• **Item da tarefa**
No texto sobre peregrinos que precisam voltar para casa, a quem é atribuída a frase "Passaram a ser estranhos de si mesmos, gente com endereço, mas nunca em casa"?

• **Trecho para revisão**

Peregrinos precisando voltar para casa

As variadas distrações, seja como produtores de consumo ou como consumidores do que é produzido, nos transformam em peregrinos precisando voltar para casa. Além do conceito simbólico de “casa” representar a nossa família, também pode sinalizar quem somos, ou seja, a nossa interioridade. Envolvidos em espetáculos que consomem de tudo, desde sexo à religião, podemos nos distanciar da casa interna. Como sabiamente disse Brennan Manning

“Passaram a ser estranhos de si mesmos, gente com endereço, mas nunca em casa”.

Esse conceito nos instiga a pensar em voltar e permanecer em casa, seja para nós mesmos, como para as pessoas mais significativas da nossa vida, que são as pessoas da nossa família. Não significa que não podemos sair para outros lugares e nações, mas basicamente significa que, não importa o que nos acontecer ou por onde peregrinarmos, são as pessoas da nossa família que nos fazem pertencer e nos acolherão em tempos difíceis, por isso as valorizamos. Diante dessa perspectiva, o coronavírus nos mantendo em casa cuidando dos nossos, parece ser uma convocação subjetiva para esse retorno.

Cuidando dos nossos

O “voltar para casa e cuidar dos nossos” parece, cada vez mais, ser uma necessidade humana dessa era. Atualmente a sociedade se encontra arrastada por narcisismos, hedonismos, materialismos, individualismos e relativismos. Assim, acabou se tornando dependente de espetáculos para obter experiências de felicidade e mesmo do sentido da vida. No entanto, o que vem de fora, é temporário e passageiro, não alcança as necessidades mais profundas. Voltar para casa é voltar para si e para os seus, o que envolve cuidados. O cuidado de si promove um estar em casa, num apaziguamento interno sem espetáculos externos. Implica também a conexão com o transcendente e uma harmonização da mente com a alma e o espírito. Essa harmonização favorece o “permanecer em casa e cuidar dos nossos”.

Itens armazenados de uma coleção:
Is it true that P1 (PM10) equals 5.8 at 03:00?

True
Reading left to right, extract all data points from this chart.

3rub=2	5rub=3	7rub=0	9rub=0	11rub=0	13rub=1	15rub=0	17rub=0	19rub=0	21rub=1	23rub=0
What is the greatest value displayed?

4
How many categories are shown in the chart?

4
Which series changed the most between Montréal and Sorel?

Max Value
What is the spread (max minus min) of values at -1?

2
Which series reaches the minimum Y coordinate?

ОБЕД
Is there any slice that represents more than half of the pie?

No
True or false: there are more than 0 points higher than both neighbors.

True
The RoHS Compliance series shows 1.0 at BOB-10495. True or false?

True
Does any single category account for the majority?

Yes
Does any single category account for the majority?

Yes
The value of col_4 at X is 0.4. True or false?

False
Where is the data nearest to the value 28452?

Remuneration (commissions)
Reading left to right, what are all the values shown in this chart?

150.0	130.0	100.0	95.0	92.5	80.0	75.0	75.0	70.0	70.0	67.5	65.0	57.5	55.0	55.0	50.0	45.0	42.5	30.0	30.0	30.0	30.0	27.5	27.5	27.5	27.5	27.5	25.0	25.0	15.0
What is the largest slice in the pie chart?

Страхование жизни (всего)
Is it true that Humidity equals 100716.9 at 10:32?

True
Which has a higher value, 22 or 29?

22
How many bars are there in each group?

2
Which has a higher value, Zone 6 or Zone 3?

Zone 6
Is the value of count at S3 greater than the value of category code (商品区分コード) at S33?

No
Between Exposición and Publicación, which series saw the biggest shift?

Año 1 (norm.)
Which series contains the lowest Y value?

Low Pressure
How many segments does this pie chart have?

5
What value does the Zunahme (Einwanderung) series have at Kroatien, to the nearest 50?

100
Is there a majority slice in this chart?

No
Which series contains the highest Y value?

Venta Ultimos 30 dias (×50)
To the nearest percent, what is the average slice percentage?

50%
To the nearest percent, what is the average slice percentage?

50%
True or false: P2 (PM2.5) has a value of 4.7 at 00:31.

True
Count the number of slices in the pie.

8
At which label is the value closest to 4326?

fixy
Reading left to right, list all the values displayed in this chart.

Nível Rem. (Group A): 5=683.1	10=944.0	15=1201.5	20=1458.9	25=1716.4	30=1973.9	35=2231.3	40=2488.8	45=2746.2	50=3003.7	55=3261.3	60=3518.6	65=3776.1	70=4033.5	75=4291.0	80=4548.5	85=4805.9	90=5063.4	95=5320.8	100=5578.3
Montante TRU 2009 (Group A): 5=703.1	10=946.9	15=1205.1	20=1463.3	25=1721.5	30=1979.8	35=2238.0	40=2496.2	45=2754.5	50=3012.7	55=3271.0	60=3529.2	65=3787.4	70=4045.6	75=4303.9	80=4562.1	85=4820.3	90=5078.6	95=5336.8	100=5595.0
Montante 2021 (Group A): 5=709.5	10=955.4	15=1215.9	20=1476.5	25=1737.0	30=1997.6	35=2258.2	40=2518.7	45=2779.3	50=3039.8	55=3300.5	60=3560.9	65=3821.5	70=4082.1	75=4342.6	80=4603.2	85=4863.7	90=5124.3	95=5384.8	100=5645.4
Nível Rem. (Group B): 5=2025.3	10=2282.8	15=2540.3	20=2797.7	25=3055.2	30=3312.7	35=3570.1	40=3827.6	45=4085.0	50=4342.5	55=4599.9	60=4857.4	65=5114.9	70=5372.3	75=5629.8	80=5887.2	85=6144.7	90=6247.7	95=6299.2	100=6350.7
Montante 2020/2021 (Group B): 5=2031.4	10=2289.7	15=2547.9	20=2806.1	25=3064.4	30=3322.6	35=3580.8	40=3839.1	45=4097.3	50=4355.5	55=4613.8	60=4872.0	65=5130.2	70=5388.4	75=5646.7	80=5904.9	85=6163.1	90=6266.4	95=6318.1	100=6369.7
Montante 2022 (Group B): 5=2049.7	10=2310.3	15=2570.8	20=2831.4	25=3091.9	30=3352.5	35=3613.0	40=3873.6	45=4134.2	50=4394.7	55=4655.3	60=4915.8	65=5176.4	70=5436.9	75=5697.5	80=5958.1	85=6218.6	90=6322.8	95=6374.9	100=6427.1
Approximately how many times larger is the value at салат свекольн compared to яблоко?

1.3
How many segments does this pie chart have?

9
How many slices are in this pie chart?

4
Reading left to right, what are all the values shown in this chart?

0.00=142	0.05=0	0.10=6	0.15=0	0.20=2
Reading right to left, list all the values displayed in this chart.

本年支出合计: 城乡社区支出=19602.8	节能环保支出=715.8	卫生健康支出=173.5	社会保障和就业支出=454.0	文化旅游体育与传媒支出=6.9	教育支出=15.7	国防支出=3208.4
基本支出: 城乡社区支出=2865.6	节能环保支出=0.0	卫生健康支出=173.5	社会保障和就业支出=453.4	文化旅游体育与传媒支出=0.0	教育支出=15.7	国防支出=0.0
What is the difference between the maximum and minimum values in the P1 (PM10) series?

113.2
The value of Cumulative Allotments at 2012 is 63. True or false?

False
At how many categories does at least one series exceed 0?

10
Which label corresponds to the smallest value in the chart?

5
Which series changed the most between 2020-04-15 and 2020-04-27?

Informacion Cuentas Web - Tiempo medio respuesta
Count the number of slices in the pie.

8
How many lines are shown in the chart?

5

• **Resultado do exercício**
Brennan Manning.